Обязанностью д’Фей было обходить спальные помещения базилики во время ночного цикла и проверять, что все люмены потушены до первого удара колокола. Уликс давно сообразил, что свечка, оставленная зажженной, обеспечит появление сестры.
— Молился ли ты, младший братик? — низким и ласковым голосом спросила она. Мальчик истово кивнул, но тут же посмотрел себе на руку. Заметив алеющие рубцы, д’Фей с озабоченным лицом присела на край ниши.
— Это епископ с тобой сделал?
— Я забыл Сорок третий катехизис Благословленного Всепрощения, — ответил Уликс. — «Мы должны верить лишь в Бога-Императора, Его-на-…»

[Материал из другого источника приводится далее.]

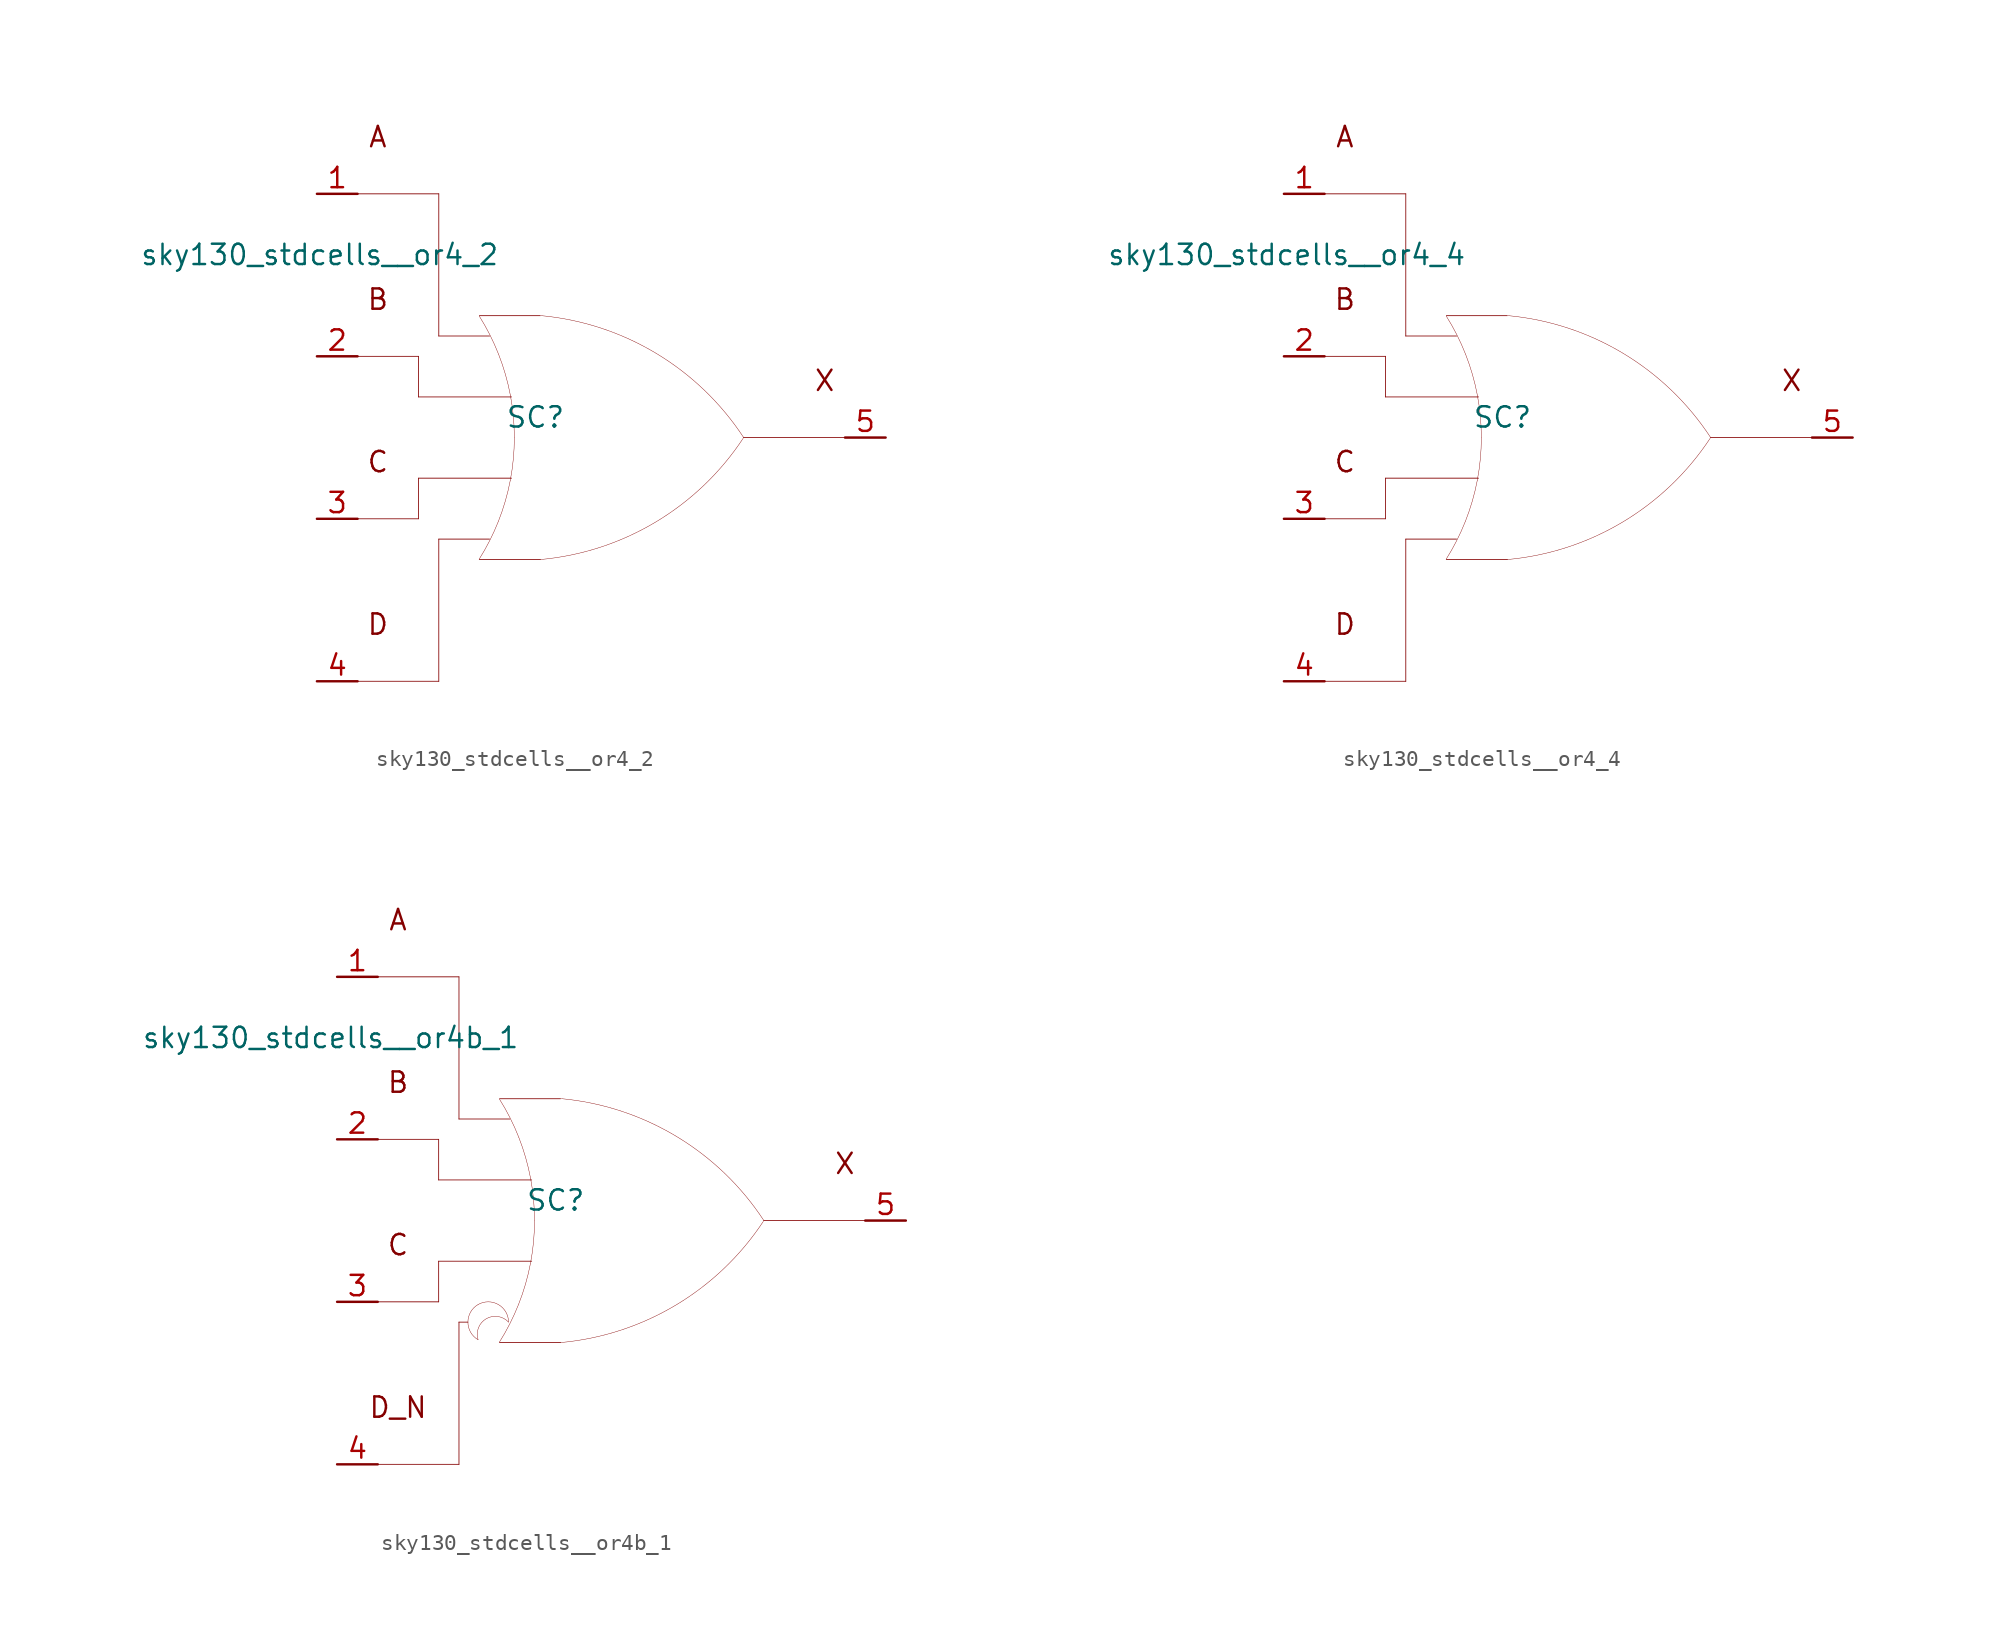
<source format=kicad_sym>
(kicad_symbol_lib
  (version 20211014)
  (generator kicad_symbol_editor)
  (symbol "sky130_stdcells__or4_2"
    (pin_names hide)
    (property "Reference" "SC"
      (at -4.115 1.27 0)
      (effects (font (size 1.27 1.27))))
    (property "Value" "sky130_stdcells__or4_2"
      (at -6.35 11.43 0)
      (effects (font (size 1.27 1.27)) (justify right)))
    (symbol "sky130_stdcells__or4_2_0_0"
      (arc (start -7.6405 -7.6142) (mid -6.983 -6.458) (end -6.4362 -5.2456) (stroke (width 0.0254) (type default) (color 0 0 0 0)) (fill (type none)))
      (arc (start -6.4362 -5.2456) (mid -6.0013 -3.9755) (end -5.688 -2.6701) (stroke (width 0.0254) (type default) (color 0 0 0 0)) (fill (type none)))
      (arc (start -6.418 5.1993) (mid -6.9662 6.4248) (end -7.6273 7.5932) (stroke (width 0.0254) (type default) (color 0 0 0 0)) (fill (type none)))
      (arc (start -5.688 -2.6701) (mid -5.4988 -1.341) (end -5.4356 0) (stroke (width 0.0254) (type default) (color 0 0 0 0)) (fill (type none)))
      (arc (start -5.6834 2.6456) (mid -5.9911 3.9396) (end -6.418 5.1993) (stroke (width 0.0254) (type default) (color 0 0 0 0)) (fill (type none)))
      (arc (start -5.4356 0) (mid -5.4977 1.3286) (end -5.6834 2.6456) (stroke (width 0.0254) (type default) (color 0 0 0 0)) (fill (type none)))
      (arc (start -3.8212 -7.6288) (mid 3.3927 -5.2884) (end 8.8734 -0.0463) (stroke (width 0.0254) (type default) (color 0 0 0 0)) (fill (type none)))
      (polyline (pts (xy -15.24 -15.24) (xy -10.16 -15.24)) (stroke (width 0.051) (type default) (color 0 0 0 0)) (fill (type none)))
      (polyline (pts (xy -15.24 -5.08) (xy -11.43 -5.08)) (stroke (width 0.051) (type default) (color 0 0 0 0)) (fill (type none)))
      (polyline (pts (xy -15.24 5.08) (xy -11.43 5.08)) (stroke (width 0.051) (type default) (color 0 0 0 0)) (fill (type none)))
      (polyline (pts (xy -15.24 15.24) (xy -10.16 15.24)) (stroke (width 0.051) (type default) (color 0 0 0 0)) (fill (type none)))
      (polyline (pts (xy -11.43 -2.54) (xy -11.43 -5.08)) (stroke (width 0.051) (type default) (color 0 0 0 0)) (fill (type none)))
      (polyline (pts (xy -11.43 -2.54) (xy -5.613 -2.54)) (stroke (width 0.051) (type default) (color 0 0 0 0)) (fill (type none)))
      (polyline (pts (xy -11.43 2.54) (xy -5.613 2.54)) (stroke (width 0.051) (type default) (color 0 0 0 0)) (fill (type none)))
      (polyline (pts (xy -11.43 5.08) (xy -11.43 2.54)) (stroke (width 0.051) (type default) (color 0 0 0 0)) (fill (type none)))
      (polyline (pts (xy -10.16 -6.35) (xy -10.16 -15.24)) (stroke (width 0.051) (type default) (color 0 0 0 0)) (fill (type none)))
      (polyline (pts (xy -10.16 -6.35) (xy -6.985 -6.35)) (stroke (width 0.051) (type default) (color 0 0 0 0)) (fill (type none)))
      (polyline (pts (xy -10.16 6.35) (xy -6.985 6.35)) (stroke (width 0.051) (type default) (color 0 0 0 0)) (fill (type none)))
      (polyline (pts (xy -10.16 15.24) (xy -10.16 6.35)) (stroke (width 0.051) (type default) (color 0 0 0 0)) (fill (type none)))
      (polyline (pts (xy -7.62 -7.62) (xy -3.81 -7.62)) (stroke (width 0.051) (type default) (color 0 0 0 0)) (fill (type none)))
      (polyline (pts (xy -7.62 7.62) (xy -3.81 7.62)) (stroke (width 0.051) (type default) (color 0 0 0 0)) (fill (type none)))
      (polyline (pts (xy 8.89 0) (xy 15.24 0)) (stroke (width 0.051) (type default) (color 0 0 0 0)) (fill (type none)))
      (arc (start 8.9061 -0.0034) (mid 3.4437 5.2578) (end -3.762 7.6234) (stroke (width 0.0254) (type default) (color 0 0 0 0)) (fill (type none)))
      (text "A" (at -13.97 18.796 0) (effects (font (size 1.27 1.27))))
      (text "B" (at -13.97 8.636 0) (effects (font (size 1.27 1.27))))
      (text "C" (at -13.97 -1.524 0) (effects (font (size 1.27 1.27))))
      (text "D" (at -13.97 -11.684 0) (effects (font (size 1.27 1.27))))
      (text "X" (at 13.97 3.556 0) (effects (font (size 1.27 1.27)))))
    (symbol "sky130_stdcells__or4_2_1_1"
      (pin input line (at -17.78 15.24 0) (length 2.54) (name "A" (effects (font (size 1.092 1.092)))) (number "1" (effects (font (size 1.27 1.27)))))
      (pin input line (at -17.78 5.08 0) (length 2.54) (name "B" (effects (font (size 1.092 1.092)))) (number "2" (effects (font (size 1.27 1.27)))))
      (pin input line (at -17.78 -5.08 0) (length 2.54) (name "C" (effects (font (size 1.092 1.092)))) (number "3" (effects (font (size 1.27 1.27)))))
      (pin input line (at -17.78 -15.24 0) (length 2.54) (name "D" (effects (font (size 1.092 1.092)))) (number "4" (effects (font (size 1.27 1.27)))))
      (pin output line (at 17.78 0 180) (length 2.54) (name "X" (effects (font (size 1.092 1.092)))) (number "5" (effects (font (size 1.27 1.27)))))))
  (symbol "sky130_stdcells__or4_4"
    (pin_names hide)
    (property "Reference" "SC"
      (at -4.115 1.27 0)
      (effects (font (size 1.27 1.27))))
    (property "Value" "sky130_stdcells__or4_4"
      (at -6.35 11.43 0)
      (effects (font (size 1.27 1.27)) (justify right)))
    (symbol "sky130_stdcells__or4_4_0_0"
      (arc (start -7.6405 -7.6142) (mid -6.983 -6.458) (end -6.4362 -5.2456) (stroke (width 0.0254) (type default) (color 0 0 0 0)) (fill (type none)))
      (arc (start -6.4362 -5.2456) (mid -6.0013 -3.9755) (end -5.688 -2.6701) (stroke (width 0.0254) (type default) (color 0 0 0 0)) (fill (type none)))
      (arc (start -6.418 5.1993) (mid -6.9662 6.4248) (end -7.6273 7.5932) (stroke (width 0.0254) (type default) (color 0 0 0 0)) (fill (type none)))
      (arc (start -5.688 -2.6701) (mid -5.4988 -1.341) (end -5.4356 0) (stroke (width 0.0254) (type default) (color 0 0 0 0)) (fill (type none)))
      (arc (start -5.6834 2.6456) (mid -5.9911 3.9396) (end -6.418 5.1993) (stroke (width 0.0254) (type default) (color 0 0 0 0)) (fill (type none)))
      (arc (start -5.4356 0) (mid -5.4977 1.3286) (end -5.6834 2.6456) (stroke (width 0.0254) (type default) (color 0 0 0 0)) (fill (type none)))
      (arc (start -3.8212 -7.6288) (mid 3.3927 -5.2884) (end 8.8734 -0.0463) (stroke (width 0.0254) (type default) (color 0 0 0 0)) (fill (type none)))
      (polyline (pts (xy -15.24 -15.24) (xy -10.16 -15.24)) (stroke (width 0.051) (type default) (color 0 0 0 0)) (fill (type none)))
      (polyline (pts (xy -15.24 -5.08) (xy -11.43 -5.08)) (stroke (width 0.051) (type default) (color 0 0 0 0)) (fill (type none)))
      (polyline (pts (xy -15.24 5.08) (xy -11.43 5.08)) (stroke (width 0.051) (type default) (color 0 0 0 0)) (fill (type none)))
      (polyline (pts (xy -15.24 15.24) (xy -10.16 15.24)) (stroke (width 0.051) (type default) (color 0 0 0 0)) (fill (type none)))
      (polyline (pts (xy -11.43 -2.54) (xy -11.43 -5.08)) (stroke (width 0.051) (type default) (color 0 0 0 0)) (fill (type none)))
      (polyline (pts (xy -11.43 -2.54) (xy -5.613 -2.54)) (stroke (width 0.051) (type default) (color 0 0 0 0)) (fill (type none)))
      (polyline (pts (xy -11.43 2.54) (xy -5.613 2.54)) (stroke (width 0.051) (type default) (color 0 0 0 0)) (fill (type none)))
      (polyline (pts (xy -11.43 5.08) (xy -11.43 2.54)) (stroke (width 0.051) (type default) (color 0 0 0 0)) (fill (type none)))
      (polyline (pts (xy -10.16 -6.35) (xy -10.16 -15.24)) (stroke (width 0.051) (type default) (color 0 0 0 0)) (fill (type none)))
      (polyline (pts (xy -10.16 -6.35) (xy -6.985 -6.35)) (stroke (width 0.051) (type default) (color 0 0 0 0)) (fill (type none)))
      (polyline (pts (xy -10.16 6.35) (xy -6.985 6.35)) (stroke (width 0.051) (type default) (color 0 0 0 0)) (fill (type none)))
      (polyline (pts (xy -10.16 15.24) (xy -10.16 6.35)) (stroke (width 0.051) (type default) (color 0 0 0 0)) (fill (type none)))
      (polyline (pts (xy -7.62 -7.62) (xy -3.81 -7.62)) (stroke (width 0.051) (type default) (color 0 0 0 0)) (fill (type none)))
      (polyline (pts (xy -7.62 7.62) (xy -3.81 7.62)) (stroke (width 0.051) (type default) (color 0 0 0 0)) (fill (type none)))
      (polyline (pts (xy 8.89 0) (xy 15.24 0)) (stroke (width 0.051) (type default) (color 0 0 0 0)) (fill (type none)))
      (arc (start 8.9061 -0.0034) (mid 3.4437 5.2578) (end -3.762 7.6234) (stroke (width 0.0254) (type default) (color 0 0 0 0)) (fill (type none)))
      (text "A" (at -13.97 18.796 0) (effects (font (size 1.27 1.27))))
      (text "B" (at -13.97 8.636 0) (effects (font (size 1.27 1.27))))
      (text "C" (at -13.97 -1.524 0) (effects (font (size 1.27 1.27))))
      (text "D" (at -13.97 -11.684 0) (effects (font (size 1.27 1.27))))
      (text "X" (at 13.97 3.556 0) (effects (font (size 1.27 1.27)))))
    (symbol "sky130_stdcells__or4_4_1_1"
      (pin input line (at -17.78 15.24 0) (length 2.54) (name "A" (effects (font (size 1.092 1.092)))) (number "1" (effects (font (size 1.27 1.27)))))
      (pin input line (at -17.78 5.08 0) (length 2.54) (name "B" (effects (font (size 1.092 1.092)))) (number "2" (effects (font (size 1.27 1.27)))))
      (pin input line (at -17.78 -5.08 0) (length 2.54) (name "C" (effects (font (size 1.092 1.092)))) (number "3" (effects (font (size 1.27 1.27)))))
      (pin input line (at -17.78 -15.24 0) (length 2.54) (name "D" (effects (font (size 1.092 1.092)))) (number "4" (effects (font (size 1.27 1.27)))))
      (pin output line (at 17.78 0 180) (length 2.54) (name "X" (effects (font (size 1.092 1.092)))) (number "5" (effects (font (size 1.27 1.27)))))))
  (symbol "sky130_stdcells__or4b_1"
    (pin_names hide)
    (property "Reference" "SC"
      (at -4.115 1.27 0)
      (effects (font (size 1.27 1.27))))
    (property "Value" "sky130_stdcells__or4b_1"
      (at -6.35 11.43 0)
      (effects (font (size 1.27 1.27)) (justify right)))
    (symbol "sky130_stdcells__or4b_1_0_0"
      (arc (start -8.9662 -5.2501) (mid -9.6012 -6.35) (end -8.9662 -7.4499) (stroke (width 0.0254) (type default) (color 0 0 0 0)) (fill (type none)))
      (arc (start -7.6405 -7.6142) (mid -6.983 -6.458) (end -6.4362 -5.2456) (stroke (width 0.0254) (type default) (color 0 0 0 0)) (fill (type none)))
      (arc (start -7.0612 -6.35) (mid -8.9181 -5.8757) (end -8.9662 -7.4499) (stroke (width 0.0254) (type default) (color 0 0 0 0)) (fill (type none)))
      (arc (start -7.0612 -6.35) (mid -7.6962 -5.2502) (end -8.9662 -5.2501) (stroke (width 0.0254) (type default) (color 0 0 0 0)) (fill (type none)))
      (arc (start -6.4362 -5.2456) (mid -6.0013 -3.9755) (end -5.688 -2.6701) (stroke (width 0.0254) (type default) (color 0 0 0 0)) (fill (type none)))
      (arc (start -6.418 5.1993) (mid -6.9662 6.4248) (end -7.6273 7.5932) (stroke (width 0.0254) (type default) (color 0 0 0 0)) (fill (type none)))
      (arc (start -5.688 -2.6701) (mid -5.4988 -1.341) (end -5.4356 0) (stroke (width 0.0254) (type default) (color 0 0 0 0)) (fill (type none)))
      (arc (start -5.6834 2.6456) (mid -5.9911 3.9396) (end -6.418 5.1993) (stroke (width 0.0254) (type default) (color 0 0 0 0)) (fill (type none)))
      (arc (start -5.4356 0) (mid -5.4977 1.3286) (end -5.6834 2.6456) (stroke (width 0.0254) (type default) (color 0 0 0 0)) (fill (type none)))
      (arc (start -3.8212 -7.6288) (mid 3.3927 -5.2884) (end 8.8734 -0.0463) (stroke (width 0.0254) (type default) (color 0 0 0 0)) (fill (type none)))
      (polyline (pts (xy -15.24 -15.24) (xy -10.16 -15.24)) (stroke (width 0.051) (type default) (color 0 0 0 0)) (fill (type none)))
      (polyline (pts (xy -15.24 -5.08) (xy -11.43 -5.08)) (stroke (width 0.051) (type default) (color 0 0 0 0)) (fill (type none)))
      (polyline (pts (xy -15.24 5.08) (xy -11.43 5.08)) (stroke (width 0.051) (type default) (color 0 0 0 0)) (fill (type none)))
      (polyline (pts (xy -15.24 15.24) (xy -10.16 15.24)) (stroke (width 0.051) (type default) (color 0 0 0 0)) (fill (type none)))
      (polyline (pts (xy -11.43 -2.54) (xy -11.43 -5.08)) (stroke (width 0.051) (type default) (color 0 0 0 0)) (fill (type none)))
      (polyline (pts (xy -11.43 -2.54) (xy -5.613 -2.54)) (stroke (width 0.051) (type default) (color 0 0 0 0)) (fill (type none)))
      (polyline (pts (xy -11.43 2.54) (xy -5.613 2.54)) (stroke (width 0.051) (type default) (color 0 0 0 0)) (fill (type none)))
      (polyline (pts (xy -11.43 5.08) (xy -11.43 2.54)) (stroke (width 0.051) (type default) (color 0 0 0 0)) (fill (type none)))
      (polyline (pts (xy -10.16 -6.35) (xy -10.16 -15.24)) (stroke (width 0.051) (type default) (color 0 0 0 0)) (fill (type none)))
      (polyline (pts (xy -10.16 -6.35) (xy -9.601 -6.35)) (stroke (width 0.051) (type default) (color 0 0 0 0)) (fill (type none)))
      (polyline (pts (xy -10.16 6.35) (xy -6.985 6.35)) (stroke (width 0.051) (type default) (color 0 0 0 0)) (fill (type none)))
      (polyline (pts (xy -10.16 15.24) (xy -10.16 6.35)) (stroke (width 0.051) (type default) (color 0 0 0 0)) (fill (type none)))
      (polyline (pts (xy -7.62 -7.62) (xy -3.81 -7.62)) (stroke (width 0.051) (type default) (color 0 0 0 0)) (fill (type none)))
      (polyline (pts (xy -7.62 7.62) (xy -3.81 7.62)) (stroke (width 0.051) (type default) (color 0 0 0 0)) (fill (type none)))
      (polyline (pts (xy 8.89 0) (xy 15.24 0)) (stroke (width 0.051) (type default) (color 0 0 0 0)) (fill (type none)))
      (arc (start 8.9061 -0.0034) (mid 3.4437 5.2578) (end -3.762 7.6234) (stroke (width 0.0254) (type default) (color 0 0 0 0)) (fill (type none)))
      (text "A" (at -13.97 18.796 0) (effects (font (size 1.27 1.27))))
      (text "B" (at -13.97 8.636 0) (effects (font (size 1.27 1.27))))
      (text "C" (at -13.97 -1.524 0) (effects (font (size 1.27 1.27))))
      (text "D_N" (at -13.97 -11.684 0) (effects (font (size 1.27 1.27))))
      (text "X" (at 13.97 3.556 0) (effects (font (size 1.27 1.27)))))
    (symbol "sky130_stdcells__or4b_1_1_1"
      (pin input line (at -17.78 15.24 0) (length 2.54) (name "A" (effects (font (size 1.092 1.092)))) (number "1" (effects (font (size 1.27 1.27)))))
      (pin input line (at -17.78 5.08 0) (length 2.54) (name "B" (effects (font (size 1.092 1.092)))) (number "2" (effects (font (size 1.27 1.27)))))
      (pin input line (at -17.78 -5.08 0) (length 2.54) (name "C" (effects (font (size 1.092 1.092)))) (number "3" (effects (font (size 1.27 1.27)))))
      (pin input line (at -17.78 -15.24 0) (length 2.54) (name "D_N" (effects (font (size 1.092 1.092)))) (number "4" (effects (font (size 1.27 1.27)))))
      (pin output line (at 17.78 0 180) (length 2.54) (name "X" (effects (font (size 1.092 1.092)))) (number "5" (effects (font (size 1.27 1.27))))))))
</source>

— Да, да, — оборвала его сестра и вновь улыбнулась. — Иногда, младший братик, случаются вещи, которые причиняют нам боль. Очень важно не позволить ей взять верх над нами, даже если мука кажется нескончаемой, как от этих ран. Нужно научиться использовать её себе во благо.
Кончики тонких пальцев коснулись руки мальчика, и жжение сменилось чудесной бесчувственностью. Уликс облегченно улыбнулся.
— Нужны молитвы, — вновь произнесла д’Фей. — Я научила тебя таким, что помогают защитить разум от подобных вещей.
— Если я повторю их наизусть, ты споешь для меня? — с надеждой спросил паренек.
— Конечно, младший братик, — ответила сестра, и Уликс без запинки прошептал ей все шесть. Когда он закончил, д’Фей тихо поаплодировала от удовольствия.
— Положи голову мне на колени, — сказала девушка. — Позволь сну овладеть тобой.
Мальчик лег, закрыл глаза, и сестра начала петь. Слова были теплыми и мягкими, и, хотя их значение ускользало от засыпающего Уликса, ощущение безопасности и уюта не покидало его. Не прошло и минуты, как он уже дремал, забыв о невзгодах. Д’Фей продолжала тихонько напевать, улыбаясь самой себе. Её черные глаза блестели в одиноком сиянии последней люмен-свечи.
Напротив, через проход, послушник Матиас лежал с широко раскрытыми глазами и трясся от ужаса.
На Сарнаксе шел сезон Огня, и Ангелы Экстаза пребывали в отличном настроении. Взбираясь по извилистой тропе на склонах горы Туккуа, они пели, выставив на максимум громкость вокс-решеток и какофонических бластеров. Джунгли вокруг них — раскидистые ветви и лианы, окрасившиеся в ржаво-золотой и мясницки-алый цвета после ежегодного выпадения пыли из южных пустынь — содрогались от шумной поступи военной банды. Порой кто-нибудь из падших Ангелов, забывшись в непознаваемо сложных ритмах восхвалений, расстреливал деревья из звукового оружия. Дисгармоничный визг разрывал листья в клочки и разносил стволы в щепки, а его эхо уносилось куда-то вдоль дороги.